{Reference Type}: Case Reports
{Title}: Are abnormalities in sarcoplasmic reticulum calcium cycling properties involved in trapezius myalgia?: case studies on three females.
{Author}: Green HJ;Galvin P;Ranney DA;Tick H;Ouyang J;
{Journal}: Am J Phys Med Rehabil
{Volume}: 90
{Issue}: 10
{Year}: Oct 2011
{Factor}: 3.412
{DOI}: 10.1097/PHM.0b013e31821f6f1f
{Abstract}: OBJECTIVE: The aim of this study was to demonstrate the feasibility of using samples obtained through muscle biopsy to assess a wide range of cellular properties, some of which may be abnormal in myalgia. Given the recent emphasis on the role of excitation-contraction coupling in health and disease, special emphasis is given to the characterization of the properties involved in this process.
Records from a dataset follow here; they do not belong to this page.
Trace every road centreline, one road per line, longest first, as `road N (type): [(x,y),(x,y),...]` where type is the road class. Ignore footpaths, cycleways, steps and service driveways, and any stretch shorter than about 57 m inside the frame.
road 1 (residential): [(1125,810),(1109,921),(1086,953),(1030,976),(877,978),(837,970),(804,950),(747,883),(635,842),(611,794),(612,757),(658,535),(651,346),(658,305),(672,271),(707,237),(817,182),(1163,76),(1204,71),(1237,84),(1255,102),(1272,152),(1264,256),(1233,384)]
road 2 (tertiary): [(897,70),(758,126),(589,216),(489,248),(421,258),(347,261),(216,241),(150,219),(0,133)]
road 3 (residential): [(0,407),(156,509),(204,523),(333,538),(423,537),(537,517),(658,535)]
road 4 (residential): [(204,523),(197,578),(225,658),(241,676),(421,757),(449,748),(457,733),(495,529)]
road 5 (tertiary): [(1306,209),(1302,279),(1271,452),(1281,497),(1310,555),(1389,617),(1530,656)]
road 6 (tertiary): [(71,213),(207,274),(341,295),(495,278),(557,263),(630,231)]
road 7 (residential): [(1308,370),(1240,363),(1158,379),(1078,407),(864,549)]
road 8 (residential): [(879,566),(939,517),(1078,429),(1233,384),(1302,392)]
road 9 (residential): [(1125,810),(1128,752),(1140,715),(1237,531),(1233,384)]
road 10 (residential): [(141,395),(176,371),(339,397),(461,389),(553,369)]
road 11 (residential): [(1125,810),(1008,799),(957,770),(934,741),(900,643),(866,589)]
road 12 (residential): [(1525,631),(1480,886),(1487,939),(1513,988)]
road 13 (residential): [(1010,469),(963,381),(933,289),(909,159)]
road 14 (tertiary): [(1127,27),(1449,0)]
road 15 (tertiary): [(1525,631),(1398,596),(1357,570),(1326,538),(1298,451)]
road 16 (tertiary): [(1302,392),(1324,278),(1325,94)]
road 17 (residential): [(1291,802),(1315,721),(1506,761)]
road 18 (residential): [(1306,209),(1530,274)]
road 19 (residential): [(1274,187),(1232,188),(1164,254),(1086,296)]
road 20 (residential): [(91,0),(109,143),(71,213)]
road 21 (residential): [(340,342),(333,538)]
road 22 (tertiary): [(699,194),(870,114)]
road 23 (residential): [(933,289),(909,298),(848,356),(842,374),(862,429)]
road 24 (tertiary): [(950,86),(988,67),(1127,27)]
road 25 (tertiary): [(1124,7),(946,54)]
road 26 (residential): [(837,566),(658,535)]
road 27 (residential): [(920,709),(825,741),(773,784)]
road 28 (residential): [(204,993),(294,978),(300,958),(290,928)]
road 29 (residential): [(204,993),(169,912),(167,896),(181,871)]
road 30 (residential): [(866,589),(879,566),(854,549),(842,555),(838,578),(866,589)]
METHODS: Tissue samples were obtained from the upper portion of the descending trapezius muscle in three female patients (PAT) with clinically diagnosed myalgia and assessed for a spectrum of properties related to substrate use, energy production, and excitation-contraction coupling and were compared with samples from three healthy controls.
RESULTS: At the level of organization of the metabolic pathways, all PAT generally displayed normal activities of enzymes representing the potential for oxidative phosphorylation, glucose phosphorylation, glycolysis, and lactate oxidation. In contrast, a reduced potential was observed in PAT for both fat oxidation (-20%) and high-energy phosphate transfer (-38%). For excitation-contraction coupling, PAT had a compromised sarcoplasmic reticulum maximal Ca-ATPase activity (-21%), Ca uptake (-44%), and sarcoplasmic endopleasmic reticulum (SERCA) expression for both SERCA1a (-16%) and SERCA2a (-17%), which were accompanied by a lower phase 2 Ca release (-45%). The Na-K-ATPase concentration, the enzyme-regulating membrane excitability via active Na and K seemed elevated (+25%) in PAT.
CONCLUSIONS: These results demonstrate the feasibility of analyzing tissue samples for a wide range of properties and provide a rationale for studies examining the cellular basis of myalgia with particular emphasis on sarcoplasmic reticulum Ca cycling, given the latter's role in regulating a wide range of cellular functions.